No ayuda que incluso Willy Maltaite, «Will», el dibujante, estuviera a medio gas. A ver, que nadie se equivoque: Will es un genio con trazo fino y encuadre elegante, y aquí sigue demostrando que cuando quiere, te mete en una viñeta que alucinas de la calidad que tiene. Pero se nota que está incómodo. Que el guion no le convence del todo (o eso parece). Que dibuja con una ceja levantada y otra apretada, como diciendo: “¿De verdad tengo que poner a Tif en esa situación? ¿En serio?”. Aun así, visualmente la obra sigue teniendo momentos brillantes. Hay ambientaciones nocturnas que huelen a whisky barato y calle mojada. Cuando se mete en, por ejemplo, la carrera de fórmula 1, Will demuestra que su versatilidad está por encima del guion.

Volvamos a lo importante: ¿este tomo vale la pena? Sí. Y mucho. Porque más allá de sus desvaríos, estos tebeos son un testimonio de cómo una serie puede mutar, caer, levantarse y seguir andando como puede, con la chaqueta arrugada pero el corazón latiendo. Es una pieza clave en el puzzle de Tif y Tondu, y también una muestra de cómo los años ochenta fueron tan revolucionarios como peligrosos para los personajes clásicos. Porque si algo nos enseña esta etapa es que la modernidad no siempre es sinónimo de mejora. A veces es solo un disfraz con hombreras. Y ahí está la gracia: leer este volumen es como ver a un viejo amigo que ha intentado cambiar su vida a los cincuenta. Se ha apuntado al gimnasio, se ha hecho teñido el pelo, se ha comprado una moto. Y tú no sabes si abrazarlo o decirle que pare. Al final lo abrazas, porque debajo de todo ese cambio, sigue siendo él. Un poco más ridículo, quizá. Más torpe. Pero auténtico.
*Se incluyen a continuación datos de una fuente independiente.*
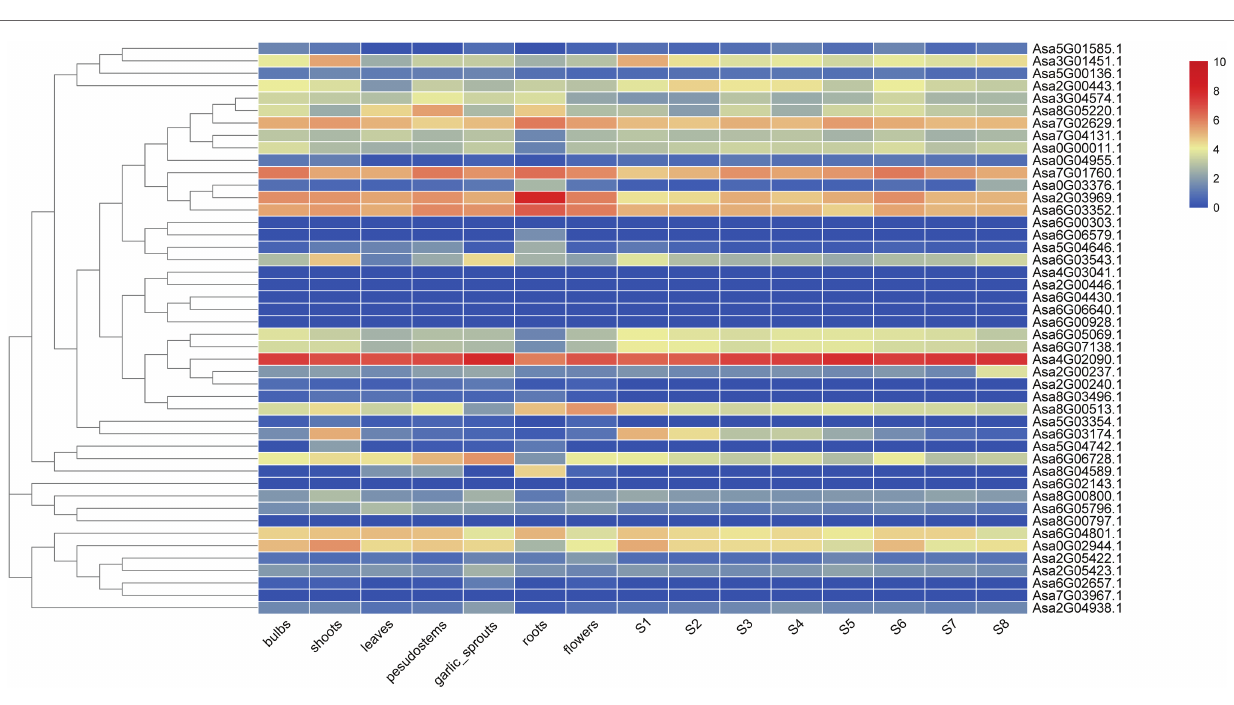
FIGURE 4 | Expression heatmap of garlic GRAS genes in seven tissues and eight bulb growth stages. The colored scale on the right represents the degree of expression, which increases from blue to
En cuanto a la edición de Dolmen, merece mención aparte, porque esto no es una simple recopilación. Cada integral es una tesis en miniatura: con artículos, contextos históricos, explicaciones editoriales y documentos de archivo que transforman la lectura en una experiencia arqueológica. No estás solo leyendo cómics, estás descubriendo una época, un estilo, una transición. Estás viendo cómo un medio cambia, cómo unos personajes envejecen, cómo el humor se vuelve ácido y la aventura adquiere zonas de sombra. Todo eso viene explicado, ampliado y enriquecido con textos que acompañan sin agobiar, que informan sin pontificar.

Así que sí, puede que «Tif y Tondu» no tengan capa ni poderes. Que su coche no vuele, que sus enemigos no hablen con acento ruso y que sus historias se desarrollen en ciudades casi todas iguales. Pero ahí, entre líneas de código vintage, salvajes desmelenadas, nazis en retirada y carreras de fórmula 1 contadas como si corriera Fernando Alonso, uno encuentra una verdad incómoda: estos dos tipos, el calvo y el barbudo, siguen siendo tan válidos como siempre. Porque mientras el mundo se complica, ellos siguen haciendo lo que mejor saben: meterse en líos, salir por los pelos… y hacernos pasar un rato absolutamente delicioso.